In thinking about my experience writing, it is much the same. When I write, whether writing fiction or writing roleplaying game materials, I honestly cannot communicate what it is I’m feeling when I’m writing. I can give signifiers and indicators and hope that readers have had similar experiences that will allow them to approximate the experience that happens in my brain: the flashes of insight, the subtle connections of ideas, the emotion, the purity of the imaginative experience of creation. But in the end, it’s all an approximation. Not everyone will feel approximately what I feel and absolutely no one will ever feel exactly what I feel when I write. It’s a personal, almost sacred thing. I want to share it, but the sharing of that feeling is so dependent on circumstances far beyond my control, that the best I can do is provide some outside boundaries, no, not even that, some random signposts of what I was thinking and feeling while creating. This is a blight and a blessing. I want, so badly, to communicate with exactitude the things I think, but I’m fooling myself if I don’t acknowledge that my thoughts are far more complex than words can ever relate.

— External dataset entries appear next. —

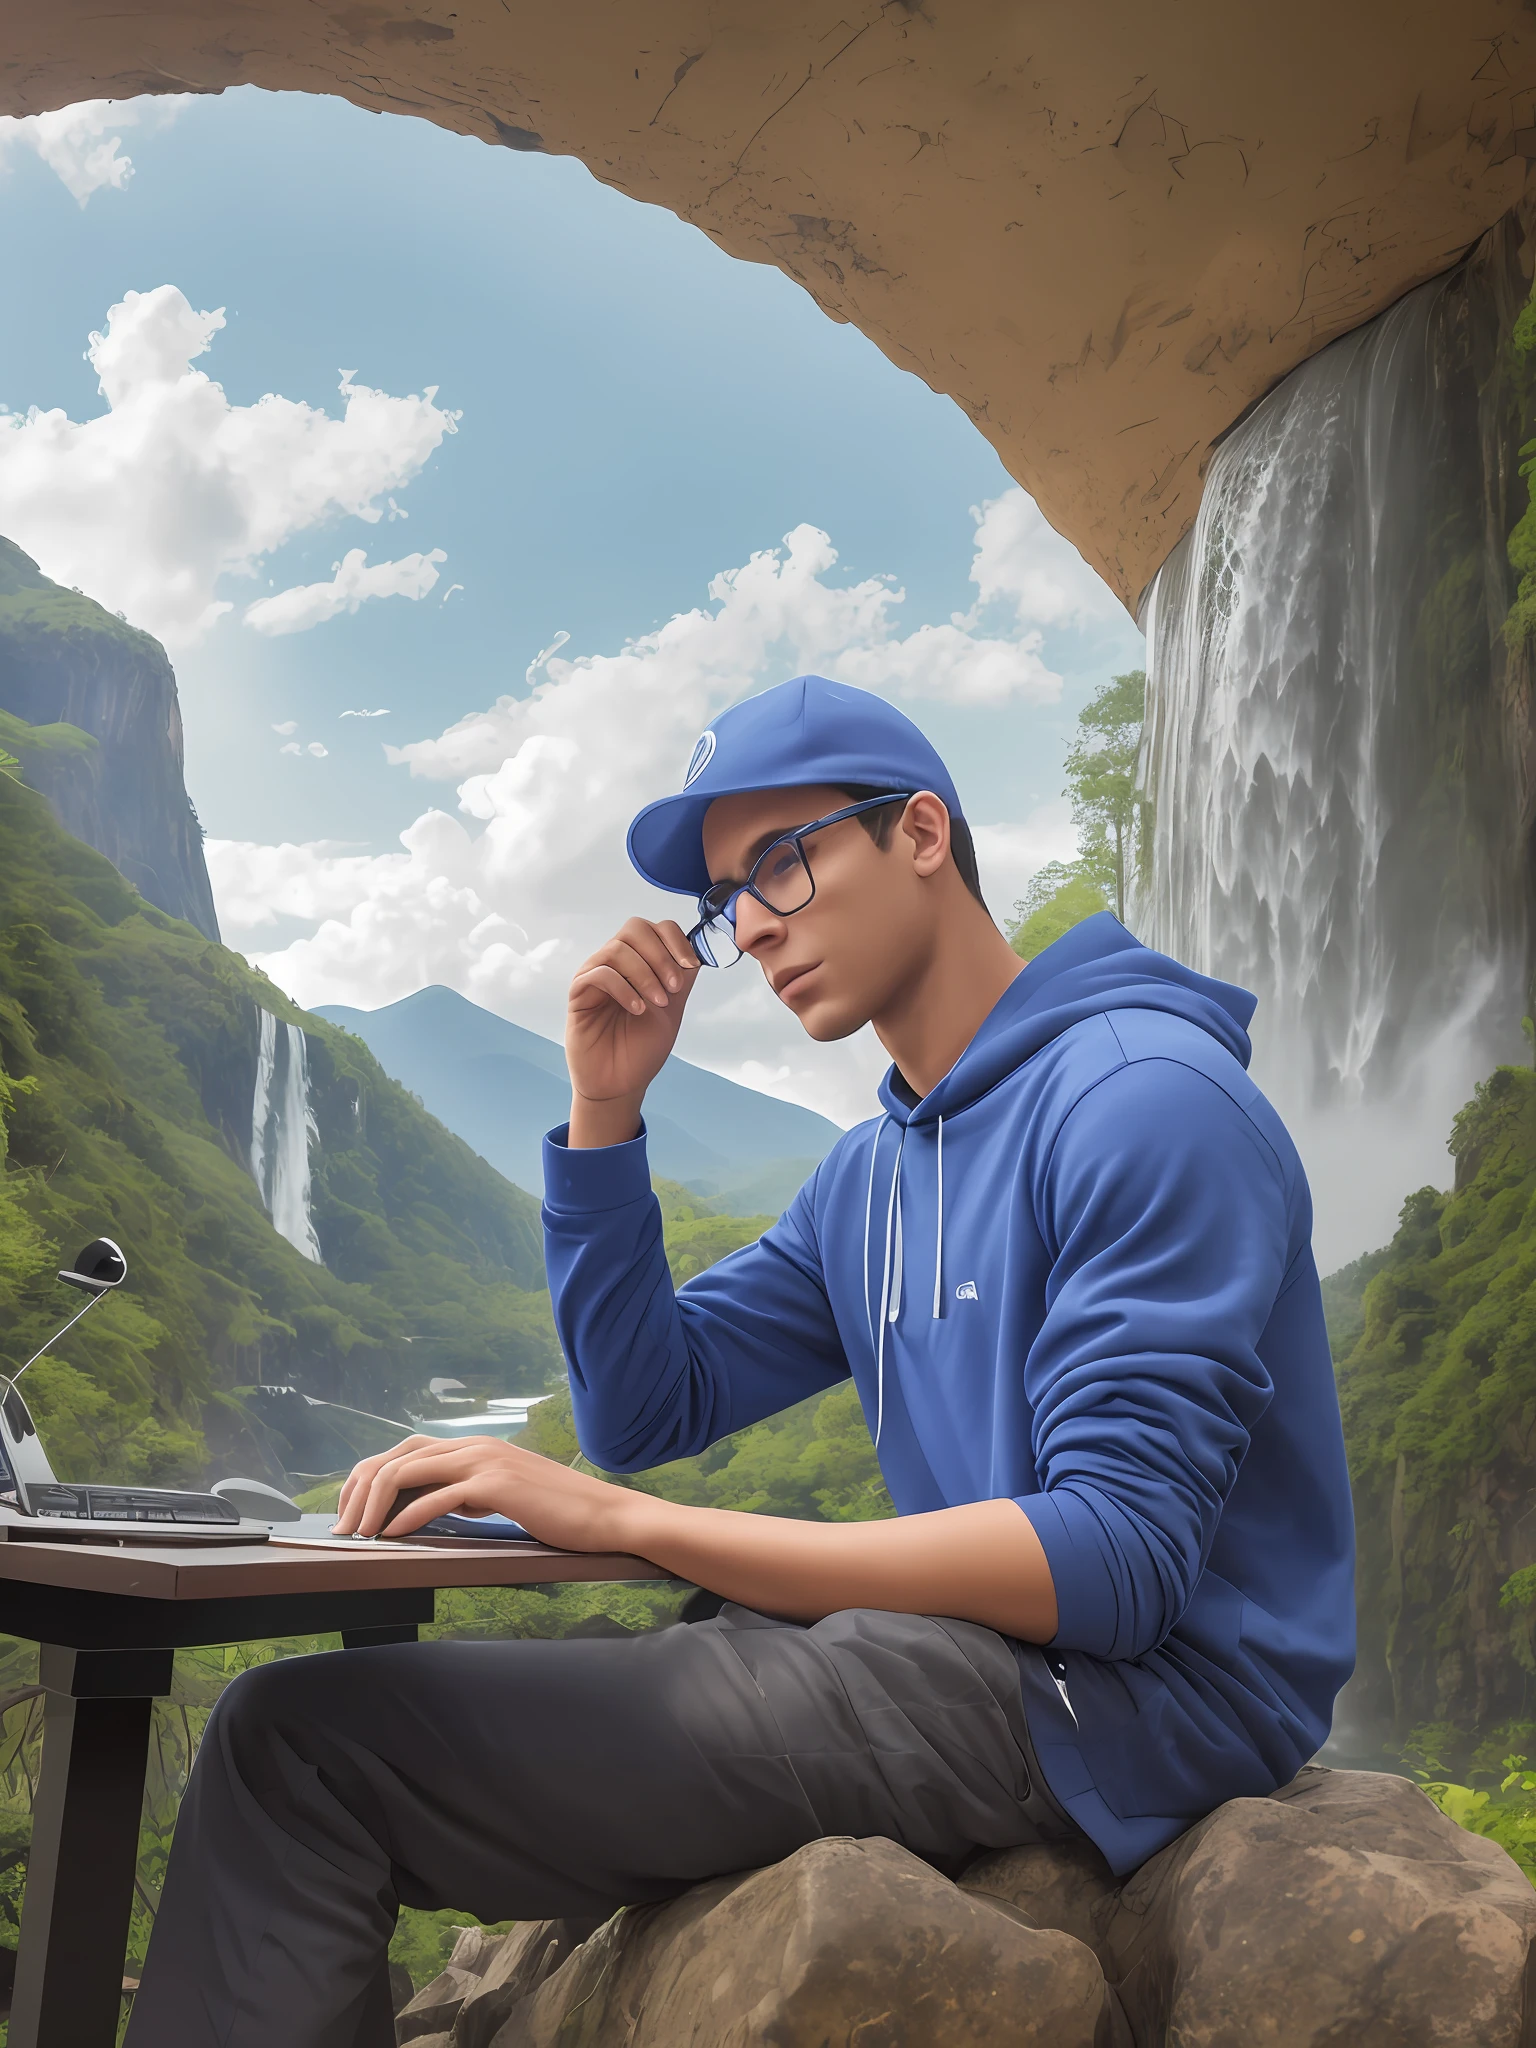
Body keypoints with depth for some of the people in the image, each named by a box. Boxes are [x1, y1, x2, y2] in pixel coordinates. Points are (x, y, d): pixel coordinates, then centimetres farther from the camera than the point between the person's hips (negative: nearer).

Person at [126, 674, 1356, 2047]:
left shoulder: (1144, 1095, -14)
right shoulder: (872, 1176, 15)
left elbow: (1118, 1563, -22)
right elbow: (645, 1411, 15)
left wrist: (623, 1518, -22)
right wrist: (606, 1107, 3)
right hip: (981, 1647, 9)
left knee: (301, 1741, -15)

The subconscious background bubblings, the leaps of logic, the distant horizons of thoughts that are forming but have not taken shape yet – all these things I am absolutely incapable of relating with language. If I could draw, illustrations might help. If I could compose, music might help set the mood, as well. Then again, with each layer of media that I add comes a layer of complexity and, soon, I am like an acrobat trying to spin plates on sticks.
Yet, I persist. I can’t seem to help myself. Writing is a drug, the creative process is my heroin, it unlocks the pleasure centers of my brain in a way that other acts and substances simply cannot. I’ve been accused of being self-indulgent in my writing and, I suppose that’s true. I firmly believe that a writer needs to write what pleases them, not what is pleasing to the masses (unless that is what also pleases the writer – which is highly unlikely – c.f. everything I’ve written so far in this post). But I want to find other like-minded people who take pleasure in something similar to what I feel and what I see in my thoughts, as difficult as it is to actually communicate this with any sort of specificity.
In the meantime, I’ll hold a place for you at my side. No, you won’t see things exactly as I see them. You’ll see something different. And it’s likely that my life will be richer because of what you see in my work that I cannot. And if you utterly despise what I create or if I fumble in my attempts at communicating, so be it. I could just write what I write only for myself. In fact, I have notebooks full of things you will likely never see. But give it a chance and let’s see if we can’t cross aesthetic paths, if only for a little while, like hikers on a sparsely-travelled path. I’m tipping my hat to you and wishing you a good hike. If you're looking for a place to stay for the night, there's some space in my head. Though, if you lay down to rest therein, I might never find you. Enjoy your stay.